No-one else will do it for you

“DIY” is the life-long motto of Joan Odiawe, who founded Grace Foundation in 2013, an education start-up, with no funding, but big ideas. Joan has had the passion and tenacity to make herself and her vision revolutionary. The Foundation is both a personal and professional venture.

When she was a toddler, her mother, Grace, died. She doesn’t really remember her, but Grace’s legacy was profound. In Nigeria, young women would approach her and share that her mother had helped them out of poverty. She was a strong proponent of women being financially independent. Her mother inspired the name for the Foundation. When Joan became a teenager, her father died. As an orphan, she was invisible to society. As Joan sighs, “In Nigeria, you’re only good for one thing – manual labour.” She was determined this would not be her story.

A vision propelled Joan, “I was going to help people, and in turn they would help me”. Devouring her only possessions, books, Joan developed a thirst for education. By some miracle, an opportunity arose and Joan grabbed and ran with it; her sister sponsored her to go to Canada. Arriving very small, shy, broken and demoralised in every way, on arrival in Toronto, people treated her as a human. She had been bullied in Nigeria due to her lisp and as a result, didn’t want to speak up in public. However, her Canadian teachers believed in her and even though her Nigerian school records didn’t match her ability, she convinced them to give her a chance. Joan’s sole focus became achieving good grades and advocating for herself – she had to do it herself. She did well – so well in fact, that she was offered a Merit Scholarship to York University to study Political Science. After a hard first year, self-doubt crept in and she nearly gave up. But, her sister and brother-in-law pushed her.

Upon completion, she applied for jobs, and received a call from a Boston organisation. She didn’t know anything about Boston, but hopped on the plane for adventure’s sake, and arrived in a city of summer and water. She loved it. She joined the American Association of University Women and dedicated her evenings to the association. Volunteering to organise a walk for women’s rights, she met a Professor focused on Intercultural and International Development Education. Seated at her table, the Professor turned to Joan, and said “You are destined for a big role in life” and taking her under her wing, Joan decided to focus on this angle of education and successfully applied to do a Masters at Florida International University.

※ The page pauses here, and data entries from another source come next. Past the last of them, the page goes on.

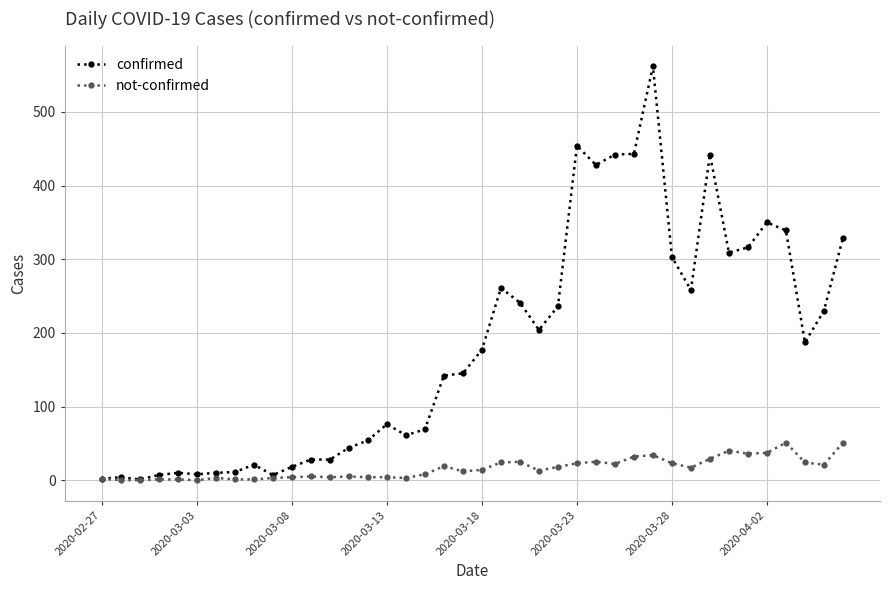

Which series has the largest range (max minus min)?

confirmed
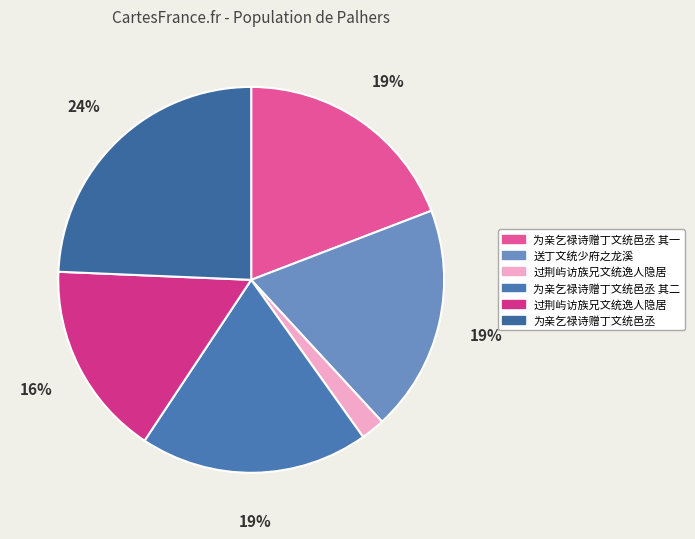

Count the number of slices in the pie.

6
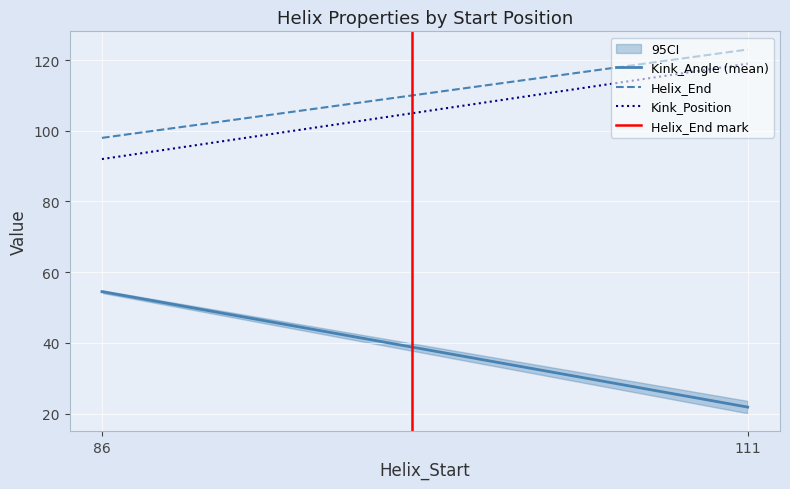

At which category does the chart reach its peak across all series?

111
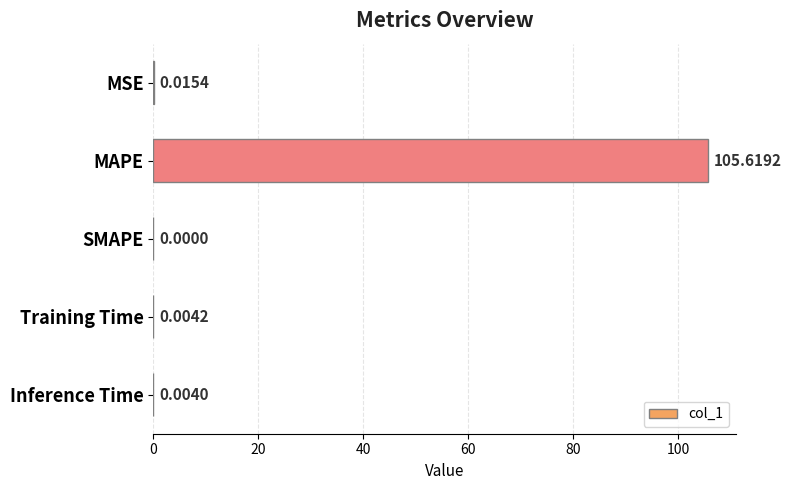

How many data points are above 0?

4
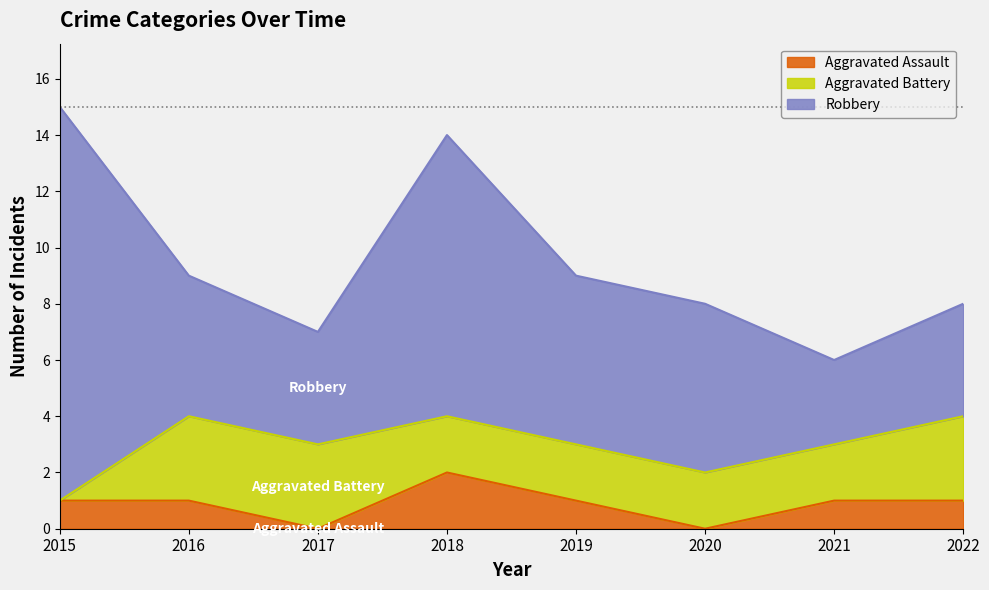

At which category does Robbery reach its first local valley?

2017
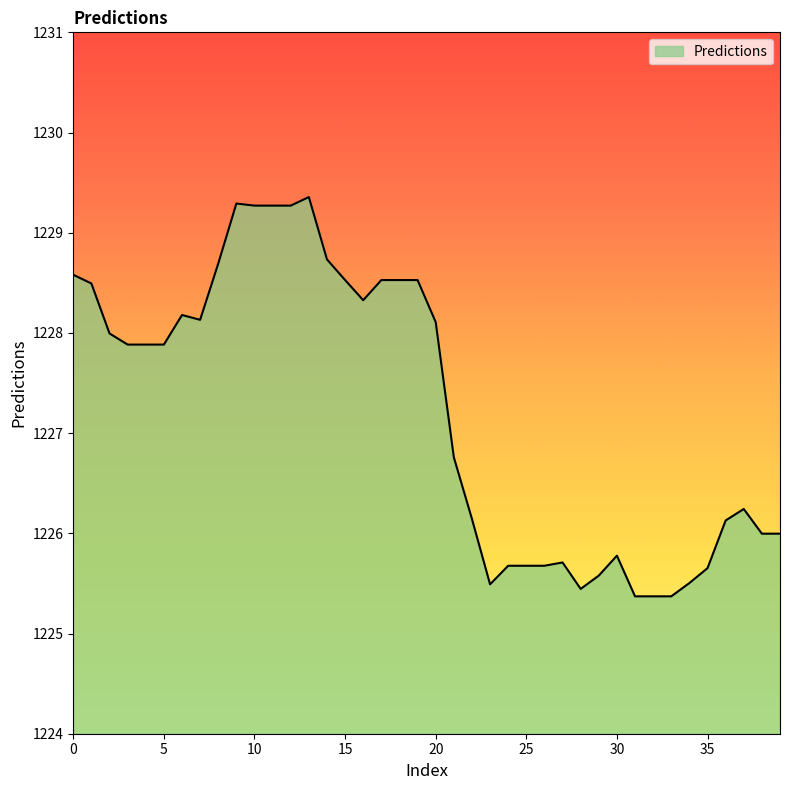

What is the smallest value displayed?

1225.4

Her Masters in hand, her thirst for education was still not quenched, so she applied to do a PhD and ended up at Washington State.

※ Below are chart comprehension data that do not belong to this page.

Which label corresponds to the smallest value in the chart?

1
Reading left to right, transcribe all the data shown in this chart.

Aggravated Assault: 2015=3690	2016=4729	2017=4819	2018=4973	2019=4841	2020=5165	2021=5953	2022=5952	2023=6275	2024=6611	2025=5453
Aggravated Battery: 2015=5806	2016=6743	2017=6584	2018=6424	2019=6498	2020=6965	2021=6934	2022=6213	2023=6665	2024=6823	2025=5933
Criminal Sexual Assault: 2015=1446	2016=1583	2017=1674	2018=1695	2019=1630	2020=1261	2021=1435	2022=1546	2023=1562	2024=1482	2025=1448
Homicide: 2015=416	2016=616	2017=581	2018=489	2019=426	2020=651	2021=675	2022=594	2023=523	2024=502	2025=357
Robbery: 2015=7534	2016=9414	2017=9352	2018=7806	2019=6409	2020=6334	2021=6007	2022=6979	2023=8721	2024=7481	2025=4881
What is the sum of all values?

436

There, in 2005, she set up the African Special Interest Group of the Comparative and International Education Society (www.cies.org). She remained as founding chair until 2008. She went on to win many firsts such as the Woman of the Year Award, Washington University and the Martin Luther Award for Civic Engagement.

Joan considers herself an activist student, more interested in the process, rather than the outcome. She wants to commit the rest of her life to those in the same impoverished situation she found herself in Nigeria. Her hope is to give her people the tools of empowerment, replacing the circle of poverty with a circle of sufficiency. Her underlining message to those she aims to help is “DIY Development is the new way forward – no-one else will do it for you.” With the Foundation set up, Joan is in the process of moving back to Nigeria to continue her life’s mission.